Charlotte avait retrouvé un semblant de souffle et ne vidait plus ses poumons dans un amoncellement de tissus prudemment jetés de l'autre côté de sa chambre. Elle avait cru passer une matinée calme, se promener sur le pont pour découvrir la Chine, mais c'était sans compter sur Matthews.

« Essaie de me comprendre !

— Tu devrais boire un peu de rhum pour calmer ta migraine, ce sera certainement efficace.

— Ne te moque pas de moi ! »

Ce gars... Il ne sait vraiment pas boire, j'ai trouvé pire qu'Armand ! La tête de Matthews penchait lamentablement sur le côté, le regard perdu, les yeux assombris par le mal de crâne.

« Tu as bien plus de points communs avec mon frère que tu ne le crois, s'amusa Charlotte en croisant les bras. Je te remercie d'être venu me raconter tes petites aventures avec ta marchande chinoise, mais tu ferais mieux de dormir jusqu'à l'heure du déjeuner.

— Je pensais qu'Armand aimerait que tu en saches autant que lui, voilà tout. Tu m'as l'air en forme, je peux t'aider à prendre l'air sur le pont...

— Je l'ai fait hier pendant que tu essayais de transpercer mon frère, mais tu ne m'as pas vue. »

Provoquer Matthews ne fut pas aussi amusant qu'elle l'avait imaginé. Il ne réagit pas et soupira, mélancolique. Allons bon, si je me mets à la faire pleurer...

« Je comprends pourquoi tu nous en veux, poursuivit-elle, mais il faut laisser tout ça derrière nous.
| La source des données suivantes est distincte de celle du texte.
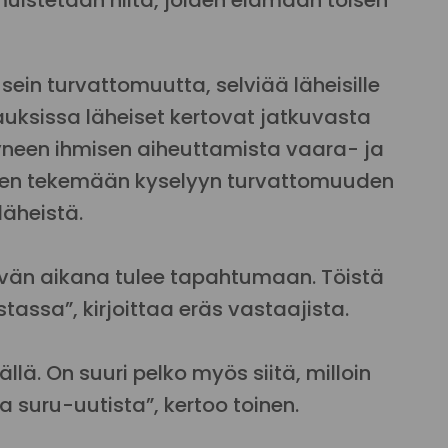
uistetaan niitä, joiden elämään toisen
ein turvattomuutta, selviää läheisille
auksissa läheiset kertovat jatkuvasta
tyneen ihmisen aiheuttamista vaara- ja
töjen tekemään kyselyyn turvattomuuden
läheistä.
päivän aikana tulee tapahtumaan. Töistä
tassa”, kirjoittaa eräs vastaajista.
llä. On suuri pelko myös siitä, milloin
 suru-uutista”, kertoo toinen.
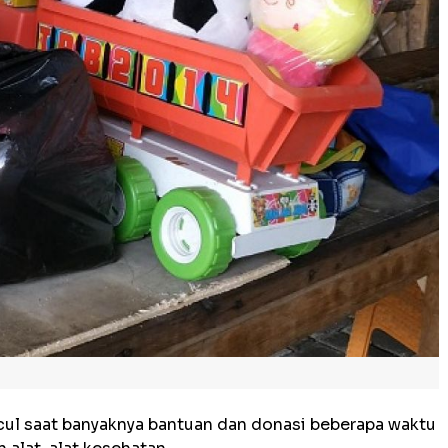
cul saat banyaknya bantuan dan donasi beberapa waktu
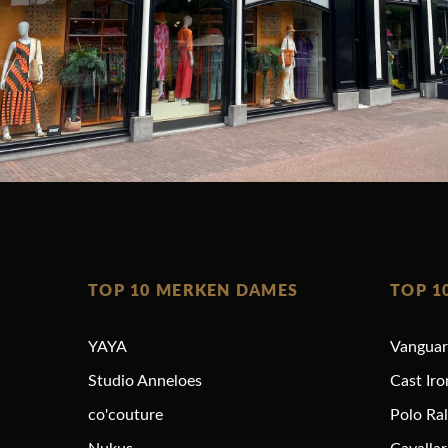
TOP 10 MERKEN DAMES
TOP 1
YAYA
Vangua
Studio Anneloes
Cast Iro
co'couture
Polo Ra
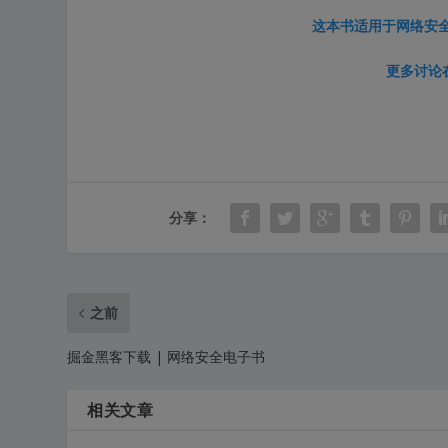
这本书适用于网络安
更多讨论
分享：
之前
掘金黑客下载 | 网络安全电子书
相关文章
Est-ce que tu te sens prêt à parler chinois ?

— Je n'ai pas eu l'occasion de pratiquer cette langue depuis des années, et peut-être que les hommes de cette époque ne le parlent plus comme je l'ai appris.
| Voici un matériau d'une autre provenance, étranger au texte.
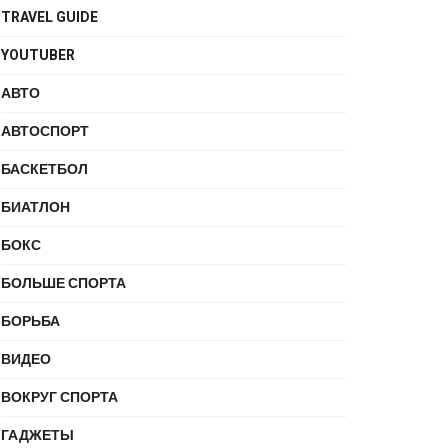
TRAVEL GUIDE
YOUTUBER
АВТО
АВТОСПОРТ
БАСКЕТБОЛ
БИАТЛОН
БОКС
БОЛЬШЕ СПОРТА
БОРЬБА
ВИДЕО
ВОКРУГ СПОРТА
ГАДЖЕТЫ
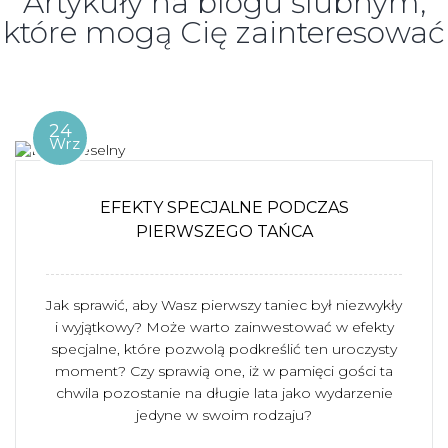
Artykuły na blogu ślubnym,
które mogą Cię zainteresować
24
Wrz
EFEKTY SPECJALNE PODCZAS
PIERWSZEGO TAŃCA
Jak sprawić, aby Wasz pierwszy taniec był niezwykły
i wyjątkowy? Może warto zainwestować w efekty
specjalne, które pozwolą podkreślić ten uroczysty
moment? Czy sprawią one, iż w pamięci gości ta
chwila pozostanie na długie lata jako wydarzenie
jedyne w swoim rodzaju?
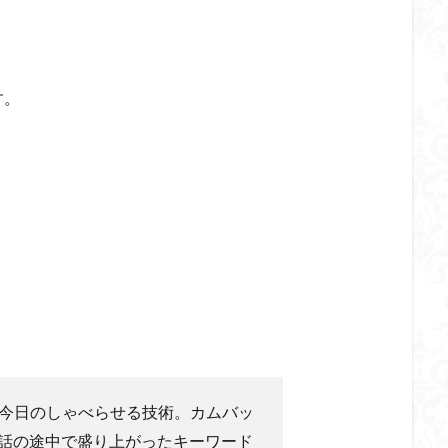
す。
今日のしゃべらせる技術。カムバッ
話の途中で盛り上がったキーワード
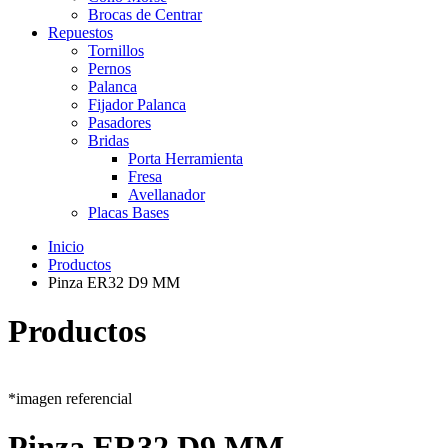
Brocas de Centrar
Repuestos
Tornillos
Pernos
Palanca
Fijador Palanca
Pasadores
Bridas
Porta Herramienta
Fresa
Avellanador
Placas Bases
Inicio
Productos
Pinza ER32 D9 MM
Productos
*imagen referencial
Pinza ER32 D9 MM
— Mince, je n'avais pas pensé à ça... On était plutôt chanceux, en 1987.

— À quoi ressemble le monde, en 1987 ? » demanda Matthews, le visage s'animant enfin.
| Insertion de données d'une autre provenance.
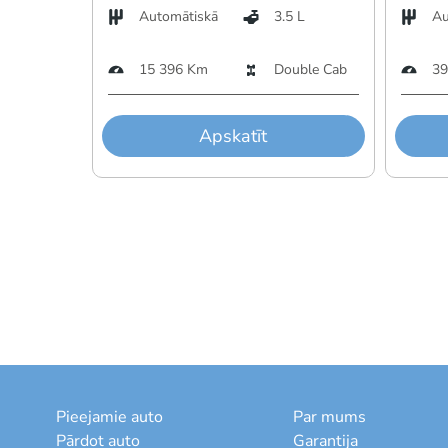
Automātiskā
3.5 L
Au
15 396 Km
Double Cab
39
Apskatīt
Pieejamie auto
Par mums
Pārdot auto
Garantija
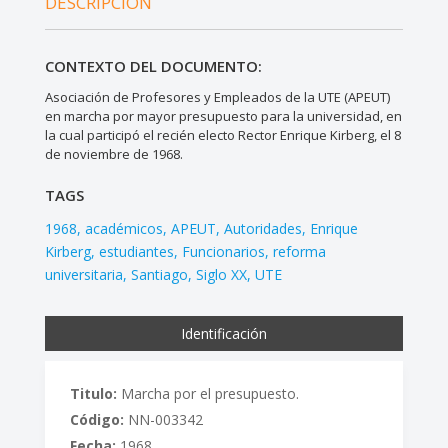
DESCRIPCIÓN
CONTEXTO DEL DOCUMENTO:
Asociación de Profesores y Empleados de la UTE (APEUT)
en marcha por mayor presupuesto para la universidad, en
la cual participó el recién electo Rector Enrique Kirberg, el 8
de noviembre de 1968.
TAGS
1968
académicos
APEUT
Autoridades
Enrique
Kirberg
estudiantes
Funcionarios
reforma
universitaria
Santiago
Siglo XX
UTE
Identificación
Titulo:
Marcha por el presupuesto.
Código:
NN-003342
Fecha:
1968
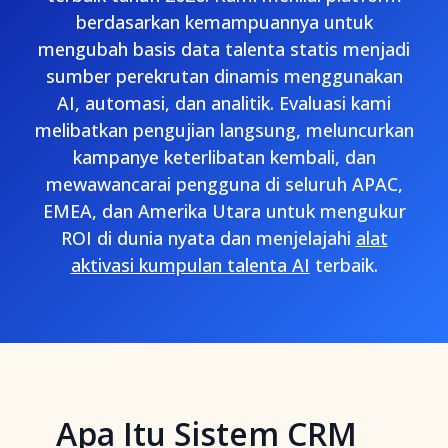
berdasarkan kemampuannya untuk
mengubah basis data talenta statis menjadi
sumber perekrutan dinamis menggunakan
AI, automasi, dan analitik. Evaluasi kami
melibatkan pengujian langsung, meluncurkan
kampanye keterlibatan kembali, dan
mewawancarai pengguna di seluruh APAC,
EMEA, dan Amerika Utara untuk mengukur
ROI di dunia nyata dan menjelajahi
alat
aktivasi kumpulan talenta AI
terbaik.
Apa Itu Sistem CRM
Charlotte songea qu'elle ne serait sans doute plus capable de discuter aussi longtemps à l'avenir. Autant en profiter, même si j'aurais préféré parler avec Kadi ou Tobias. Elle lui raconta avec force détails les rues bondées de New York, les bâtiments si hauts qu'elle n'en voyait pas le sommet, les moyens de transport bruyants et effrayants, le concert cacophonique. Matthews ne semblait pas en croire ses oreilles.

« Tu ne pourrais pas inventer une histoire pareille, je dois te faire confiance.

— Je n'utiliserais jamais un rare moment d'accalmie pour te sortir des balivernes à n'en plus finir, assura-t-elle en se redressant. Amène-moi un peu d'eau, j'ai trop parlé. »

Le capitaine britannique resta immobile quelques secondes, peu habitué à recevoir des ordres, puis se dirigea vers la réserve. Charlotte fixa le plafond de bois en l'attendant, pensive. Je comprends qu'il ait honte de retrouver ses hommes avec la gueule de bois, mais est-ce qu'il va me tenir la jambe toute la journée ? Lorsqu'il revint avec une gourde en cuir, elle le vit claudiquer légèrement.

« Un problème ? lui demanda-t-elle avant d'avaler une gorgée d'eau.

— La fatigue, marmonna-t-il en s'asseyant en tailleur contre la porte coulissante. Ma vie est très réglée, contrairement à celle des pirates. Je ne suis pas habitué à autant de péripéties.

— Bienvenue chez nous. »

Matthews n'esquissa pas l'ombre d'un sourire et ferma les yeux en soupirant. Si ça le saoule tant que ça de venir me voir, il n'a qu'à se cacher dans son lit ! Mais Charlotte n'osait pas lui dire de partir. Consumée par la curiosité, elle voulait tout savoir de cet homme qui les avait pourchassés pour finalement leur rendre service.